**Text for analysis**
Food Expert Elsie Widdowson Dies
LONDON (AP) _ Nutritionist Elsie Widdowson, whose research guided the British government’s program of food rationing during World War II, has died at age 93.
Widdowson died in Cambridge on June 14, The Guardian reported. Cause of death was not given.
A quiet, unassuming woman, Widdowson was regarded as an expert in food analysis, nutrition and the effects on development of diet before and after birth.
Her work included advising on diet for the emaciated survivors of Nazi death camps at the end of World War II, and investigating the effects of different kinds of bread on the recovery rates of malnourished children across Germany.
Born in London, she studied chemistry at Imperial College, which later awarded her a doctorate. She won a second doctorate at the Courtauld Institute of Biochemistry.
In the 1930s, she teamed with one of her tutors, Professor R.A. McCance, to show that nutritional tables then in worldwide use were substantially wrong.
In a collaboration that lasted 60 years, the two scientists changed the way the world assessed nutritional values and how it investigated dietary deficiencies.
Widdowson and McCance studied every aspect of nutrition, notably separating for the first time the effects on humans of deficiencies in salt and water, research that proved important in the Allies’ World War II campaign in North Africa.
They demonstrated that the nutritional content of foods before and after cooking. Their comprehensive food composition tables became the world standard and guided government thinking on wartime rationing.
In 1940, the two scientists began pioneering research into the chemical composition of the human body. Widdowson studied the relationship between diet and infant growth, and the effects of wartime food rationing.
Using themselves and colleagues as guinea pigs, Widdowson and McCancer experimented with a minimal diet, showing that humans can live on very little yet remain fit.
Widdowson never married. Funeral details were not given.

**Listed records**
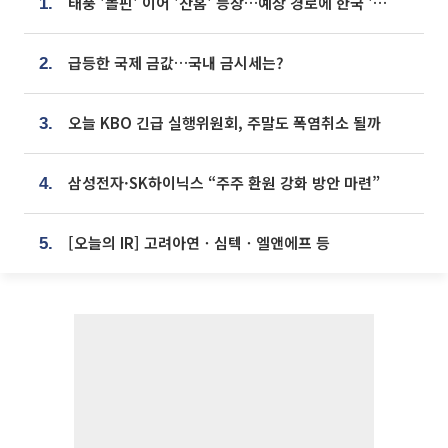
태풍 '돌핀' 이어 '찬홈' 등장…예상 경로에 한국 '한숨'
1.
급등한 국제 금값…국내 금시세는?
2.
오늘 KBO 긴급 실행위원회, 주말도 폭염취소 될까
3.
삼성전자·SK하이닉스 “주주 환원 강화 방안 마련”
4.
[오늘의 IR] 고려아연ㆍ심텍ㆍ엘앤에프 등
5.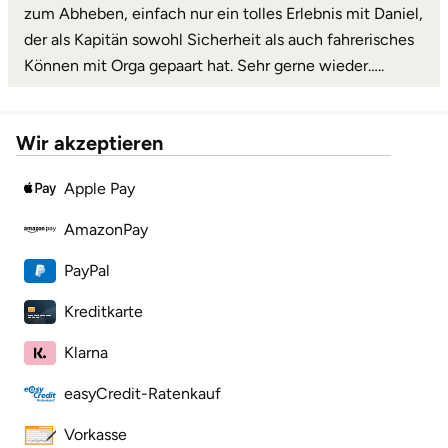
zum Abheben, einfach nur ein tolles Erlebnis mit Daniel,
der als Kapitän sowohl Sicherheit als auch fahrerisches
Können mit Orga gepaart hat. Sehr gerne wieder…..
Wir akzeptieren
Apple Pay
AmazonPay
PayPal
Kreditkarte
Klarna
easyCredit-Ratenkauf
Vorkasse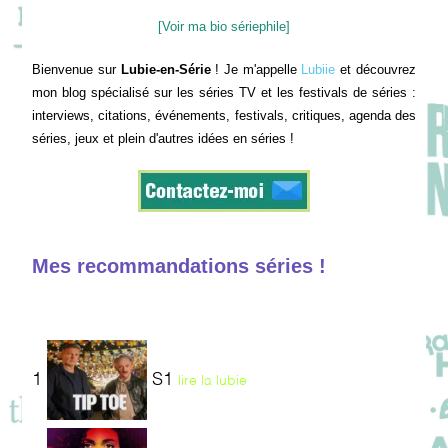
[Voir ma bio sériephile]
Bienvenue sur
Lubie-en-Série
! Je m'appelle
Lubiie
et découvrez
mon blog spécialisé sur les séries TV et les festivals de séries :
interviews, citations, événements, festivals, critiques, agenda des
séries, jeux et plein d'autres idées en séries !
Mes recommandations séries !
1
S1
lire la lubie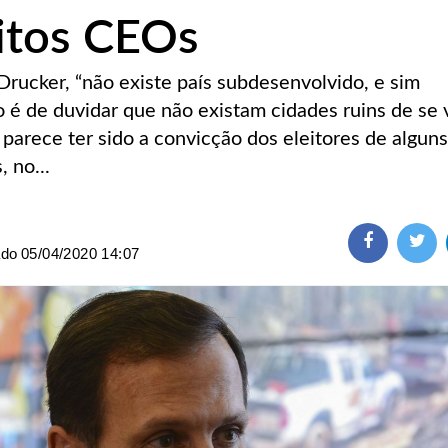
itos CEOs
Drucker, “não existe país subdesenvolvido, e sim
 é de duvidar que não existam cidades ruins de se v
 parece ter sido a convicção dos eleitores de alguns
, no...
ado
05/04/2020 14:07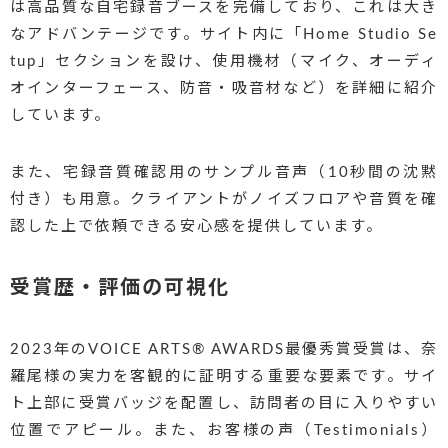
は高品質な自宅録音ブースを完備しており、これは大き
なアドバンテージです。サイト内に「Home Studio Se
tup」セクションを設け、使用機材（マイク、オーディ
オインターフェース、防音・吸音材など）を詳細に紹介
しています。
また、宅録音質確認用のサンプル音声（10秒間の沈黙
付き）も用意。クライアントがノイズフロアや音質を確
認した上で依頼できる安心感を提供しています。
受賞歴・評価の可視化
2023年のVOICE ARTS® AWARDS最優秀賞受賞は、奈
羅尾様の実力を客観的に証明する重要な要素です。サイ
ト上部に受賞バッジを配置し、訪問者の目に入りやすい
位置でアピール。また、お客様の声（Testimonials）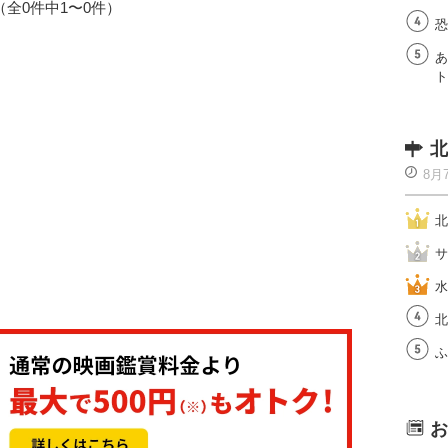
1（全0件中1〜0件）
恐
あ
ト
北
8月
北
サ
水
北
ふ
お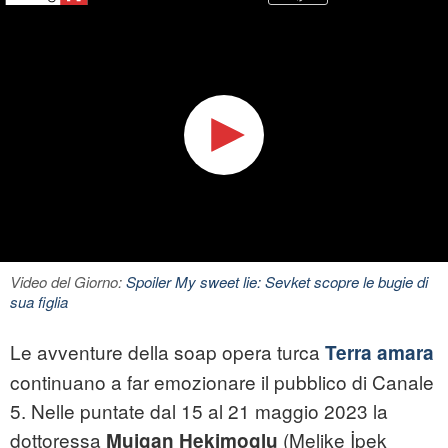
Video del Giorno:
Spoiler My sweet lie: Sevket scopre le bugie di
sua figlia
Le avventure della soap opera turca
Terra amara
continuano a far emozionare il pubblico di Canale
5. Nelle puntate dal 15 al 21 maggio 2023 la
dottoressa
(Melike İpek
Mujgan Hekimoglu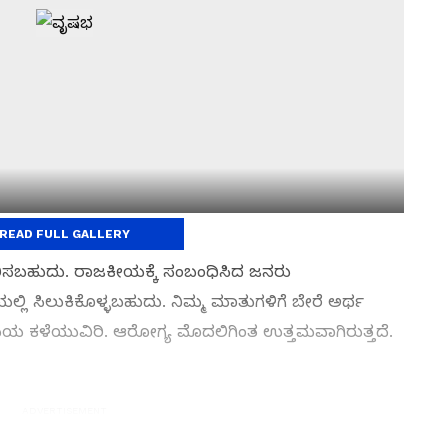
READ FULL GALLERY
ದುರಿಸಬಹುದು. ರಾಜಕೀಯಕ್ಕೆ ಸಂಬಂಧಿಸಿದ ಜನರು
ಲ್ಲಿ ಸಿಲುಕಿಕೊಳ್ಳಬಹುದು. ನಿಮ್ಮ ಮಾತುಗಳಿಗೆ ಬೇರೆ ಅರ್ಥ
ಯ ಕಳೆಯುವಿರಿ. ಆರೋಗ್ಯ ಮೊದಲಿಗಿಂತ ಉತ್ತಮವಾಗಿರುತ್ತದೆ.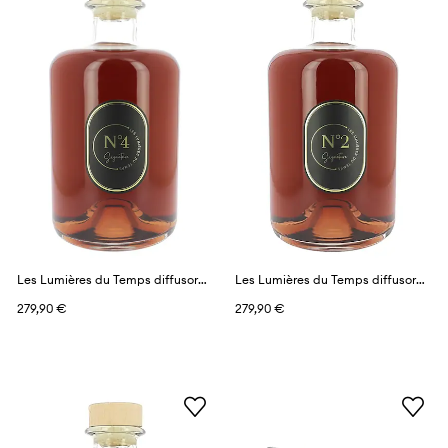
Les Lumières du Temps diffusore profumato 3 l
Les Lumières du Temps diffusore profumato 3 l
279,90 €
279,90 €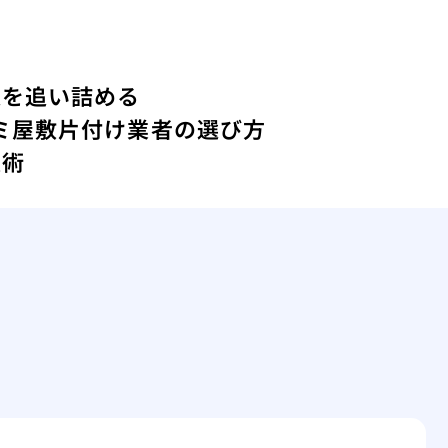
人を追い詰める
ミ屋敷片付け業者の選び方
技術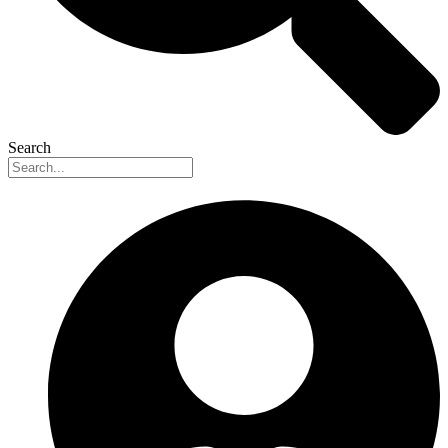
Search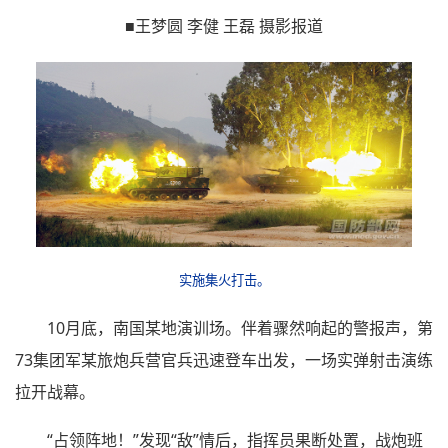
■王梦圆 李健 王磊 摄影报道
实施集火打击。
10月底，南国某地演训场。伴着骤然响起的警报声，第
73集团军某旅炮兵营官兵迅速登车出发，一场实弹射击演练
拉开战幕。
“占领阵地！”发现“敌”情后，指挥员果断处置，战炮班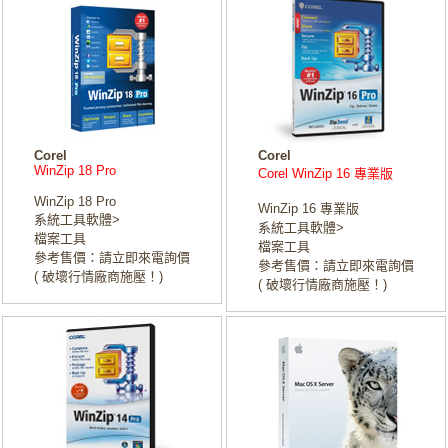
Corel
Corel
WinZip 18 Pro
Corel WinZip 16 專業版
WinZip 18 Pro
WinZip 16 專業版
系統工具軟體>
系統工具軟體>
檔案工具
檔案工具
參考售價：請立即來電詢價
參考售價：請立即來電詢價
( 破壞行情廠商施壓！)
( 破壞行情廠商施壓！)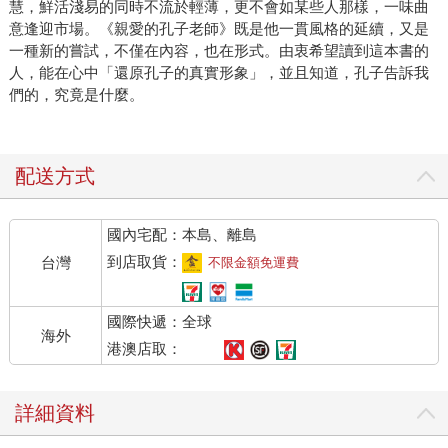
慧，鮮活淺易的同時不流於輕薄，更不會如某些人那樣，一味曲
意逢迎市場。《親愛的孔子老師》既是他一貫風格的延續，又是
一種新的嘗試，不僅在內容，也在形式。由衷希望讀到這本書的
人，能在心中「還原孔子的真實形象」，並且知道，孔子告訴我
們的，究竟是什麼。
配送方式
國內宅配：本島、離島
到店取貨：
台灣
不限金額免運費
國際快遞：全球
海外
港澳店取：
詳細資料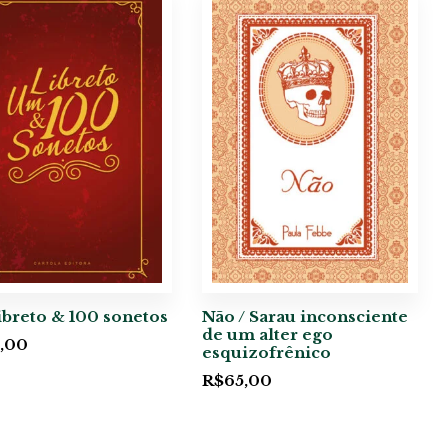
breto & 100 sonetos
Não / Sarau inconsciente
de um alter ego
,00
esquizofrênico
R$
65,00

**Exercise objective**
According to the news report on Elsie Widdowson, where did she study chemistry? The rows are taken from a different source.

**Exercise solution**
Imperial College